Lillis Meeh, 30, works in special effects on Broadway, most recently for the play “Harry Potter and the Cursed Child.” Last Thursday, she learned the show was shutting down, leaving her without a job or health insurance.
“They say until April 13th, but we’ll see,” said Ms. Meeh, sitting on a bench beside her partner, Dr. Amelia Baxter-Stoltzfus, 31.
The couple had decided to become domestic partners, in large part so Ms. Meeh could be covered through Dr. Baxter-Stoltzfus’s insurance. Dr. Baxter-Stoltzfus, who is a resident at NewYork-Presbyterian Hospital, was wearing her hospital scrubs. “We can do a domestic partnership and then get married later,” Ms. Meeh said. “We were going to anyway.”
Dr. Baxter-Stoltzfus said their wedding at a later date would “feel more like a choice and a celebration of our relationship rather than a logistic or financial decision.”

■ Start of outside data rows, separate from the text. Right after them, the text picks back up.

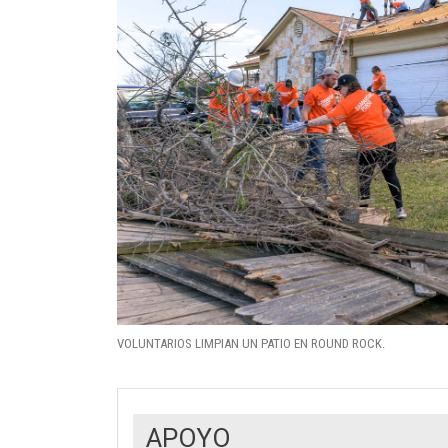
VOLUNTARIOS LIMPIAN UN PATIO EN ROUND ROCK.
APOYO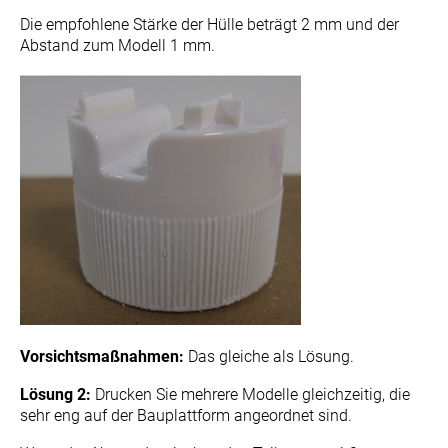
Die empfohlene Stärke der Hülle beträgt 2 mm und der
Abstand zum Modell 1 mm.
Vorsichtsmaßnahmen:
Das gleiche als Lösung.
Lösung 2:
Drucken Sie mehrere Modelle gleichzeitig, die
sehr eng auf der Bauplattform angeordnet sind.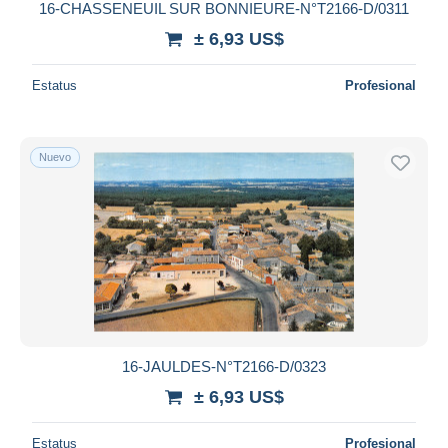
16-CHASSENEUIL SUR BONNIEURE-N°T2166-D/0311
± 6,93 US$
Estatus
Profesional
Nuevo
16-JAULDES-N°T2166-D/0323
± 6,93 US$
Estatus
Profesional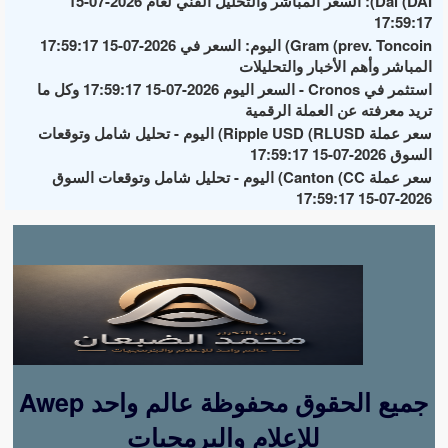
Dai (DAI): السعر المباشر والتحليل الفني لعام 2026-07-15
17:59:17
Gram (prev. Toncoin) اليوم: السعر في 2026-07-15 17:59:17
المباشر وأهم الأخبار والتحليلات
استثمر في Cronos - السعر اليوم 2026-07-15 17:59:17 وكل ما
تريد معرفته عن العملة الرقمية
سعر عملة Ripple USD (RLUSD) اليوم - تحليل شامل وتوقعات
السوق 2026-07-15 17:59:17
سعر عملة Canton (CC) اليوم - تحليل شامل وتوقعات السوق
2026-07-15 17:59:17
Awep جميع الحقوق محفوظة عالم واحد
للإعلام والبرمجيات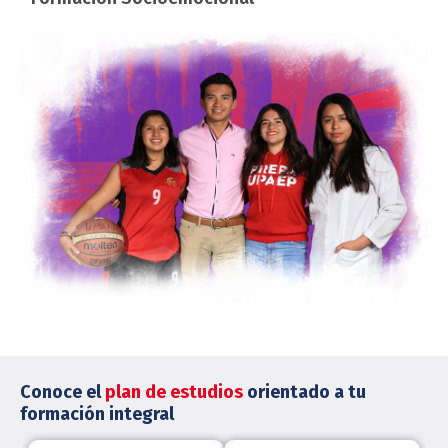
Conoce el
plan de estudios
orientado a tu
formación integral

Ms. Meeh added, wryly, “The other thing I’m doing today is filing for unemployment. I’m checking off these big life experiences.”

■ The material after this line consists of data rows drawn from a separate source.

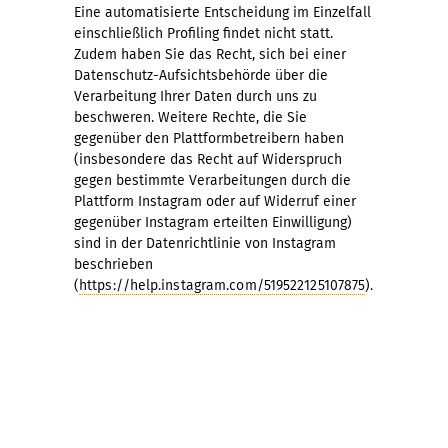
Eine automatisierte Entscheidung im Einzelfall
einschließlich Profiling findet nicht statt.
Zudem haben Sie das Recht, sich bei einer
Datenschutz-Aufsichtsbehörde über die
Verarbeitung Ihrer Daten durch uns zu
beschweren. Weitere Rechte, die Sie
gegenüber den Plattformbetreibern haben
(insbesondere das Recht auf Widerspruch
gegen bestimmte Verarbeitungen durch die
Plattform Instagram oder auf Widerruf einer
gegenüber Instagram erteilten Einwilligung)
sind in der Datenrichtlinie von Instagram
beschrieben
(
https://help.instagram.com/519522125107875
).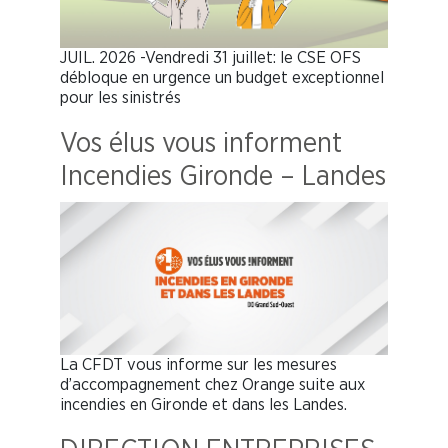
JUIL. 2026 -Vendredi 31 juillet: le CSE OFS
débloque en urgence un budget exceptionnel
pour les sinistrés
Vos élus vous informent
Incendies Gironde – Landes
La CFDT vous informe sur les mesures
d’accompagnement chez Orange suite aux
incendies en Gironde et dans les Landes.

Nearby, Taylor Rash and Annie Morony were also reacting to the moment. They planned to get married legally in New York, with a wedding celebration to follow in Virginia in May. But with schools, restaurants and other public spaces closing by the day, they scrambled to get the paperwork done in case the Marriage Bureau was next.
Mr. Rash, 30, and Ms. Morony, 29, who met through their work at Manhattan auction houses, picked up their marriage certificate last Friday, and were back again to complete the process, this time wearing a suit and a borrowed dress.
“I sent out a desperate plea to my friends for anyone with a white dress,” Ms. Morony said, glancing down at her outfit. “This dress is incredibly stained, but I think it’s great.”
Some couples planned to get married at City Hall on this day all along, and weren’t letting the outbreak alter their plans.
Michelle Caylan, 34, dressed in a satiny white gown, and her soon-to-be husband, Baltazar Laborte, 36, handsome in a blue suit, were posing for pictures and surrounded by family members.
Relatives of the couple who had traveled from Oklahoma were planning to cut their stay short and get out of town the next day. But Ms. Caylan, a nurse, was trying to stay calm. Though her mother wore rubber gloves, the bride had no intention of wearing gloves or a face mask on her wedding day. “There’s no sense,” she said, explaining it might not prevent the transmission of the virus anyway.
Michael McSweeney, the city clerk, said the Marriage Bureau and its employees were following the same guidelines issued by the city and state: Wash your hands frequently, stay home if you’re not feeling well, maintain social distance.
Given the unknowns of the coronavirus, Mr. McSweeney said, it was hard to say if the bureau would remain open during the outbreak and, as of Wednesday, he said there was still no word of closing.
“There’s a sense I’m getting from people of, ‘We better do this while we can,’” he said.
On Monday, Mr. McSweeney said the Manhattan office performed 104 ceremonies and Tuesday, 72 ceremonies.
“We seldom exceed 100 ceremonies on a Monday,” he said. “There is definitely an uptick.”
In the meantime, the bureau had made subtle changes to procedure. Security was staggering people as they lined up in the morning. And in the chapel, “we set up a barrier to keep the couple a safe distance from the officiant without making it offensive,” said Mr. McSweeney, who has been the officiant for thousands of couples during his years at the bureau.
When Ms. Simeone and Mr. Morales entered the spare chapel room, they clutched hands and said their I Do’s. It was a comforting scene of normalcy in a world upended — and moving as weddings often are.
The only noticeable sense of a spreading pandemic was the speed with which the officiant rushed out of the room.
“That was fun. We did it. We’re married,” Ms. Simeone said, after she and Mr. Morales kissed.
How would the couple celebrate?
“We can’t go to a restaurant,” Ms. Simeone said.
Mr. Morales said, “We’ll get champagne.”
Ms. Simeone agreed. Then they headed outside to unlock their bikes and ride home.